When a remand prisoner is transferred to hospital by way of an order under section 48 of the Mental Health Act 1983, the Home Office will inform the local Chief Crown Prosecutor by way of letter. At the same time, the hospital manager receiving the prisoner will also be sent notification by the Public Protection and Mental Health Group at NOMS as will the Clerk to the Justices for the court where the defendant's case is being heard.
If it is subsequently decided to discontinue all the proceedings against the defendant, the Medical Records Office of the hospital where the defendant is detained should be immediately informed by telephone. A copy of the discontinuance notice should then be sent to the hospital concerned, and to, Public Protection and Mental Health Group, NOMS 2nd Floor, Fry Building, 2 Marsham Street, London SW1P 4DF which has the responsibility for the administration of Section 48 orders.
Where the procedure under Section 23 of the Prosecution of Offences Act 1985 is used to discontinue some but not all charges, a copy of the Notice of Discontinuance should be sent to the hospital concerned, making it clear that the proceedings are continuing.

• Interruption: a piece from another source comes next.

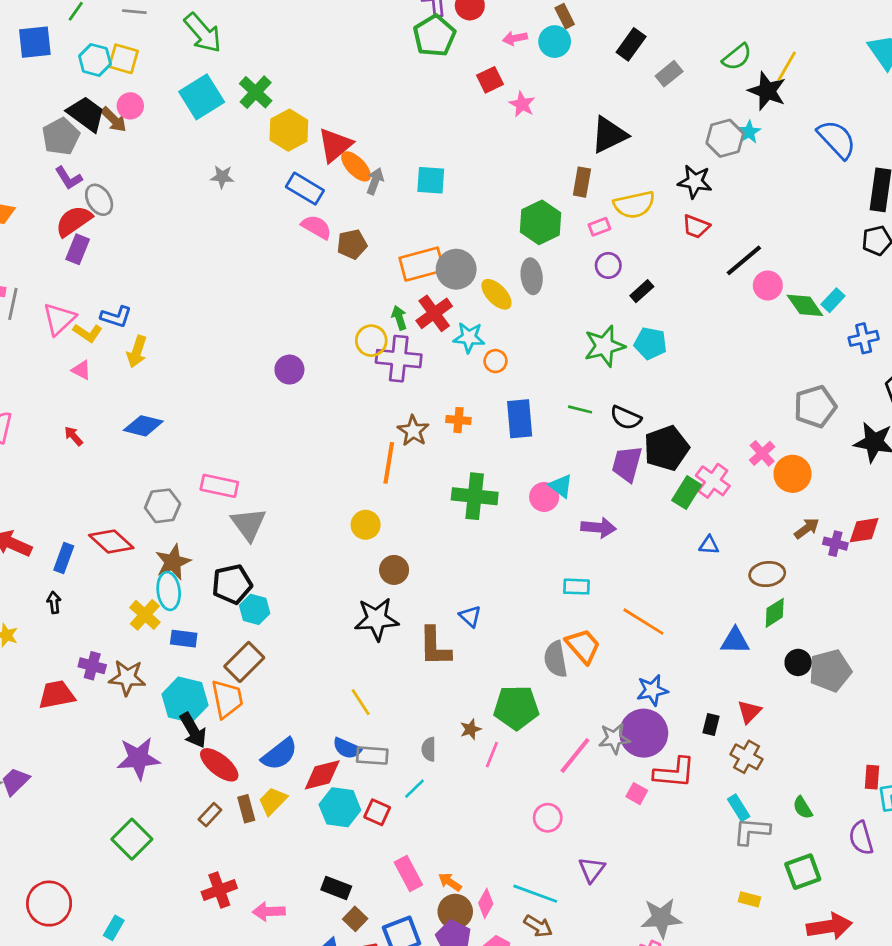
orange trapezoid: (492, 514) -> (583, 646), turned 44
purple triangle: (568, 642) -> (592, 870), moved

In cases where a defendant is remanded in custody to the Crown Court awaiting trial and a Section 48 order is made a letter will be sent to the Chief Clerk of the court where the defendant's case is to be heard. This will be copied to the local Chief Crown Prosecutor.
The precise way in which a case may be disposed of in the Crown Court may vary according to circumstances, and be subject to discussions between the relevant parties. Any action taken which results in the disposal of the case against the defendant should be notified to Public Protection and Mental Health Group, NOMS, Grenadier House, 99-105 Horseferry Road, London SW1P 2DD.
Immediate contact should be made by telephone to the relevant caseworker at the Mental Health Unit. Patients are allocated to caseworkers according to the first letter of the patient's surname. In cases of emergency outside normal office hours please phone the Home Office switchboard (202 7035 4848) and choose option 5 to speak to an operator, followed by written confirmation.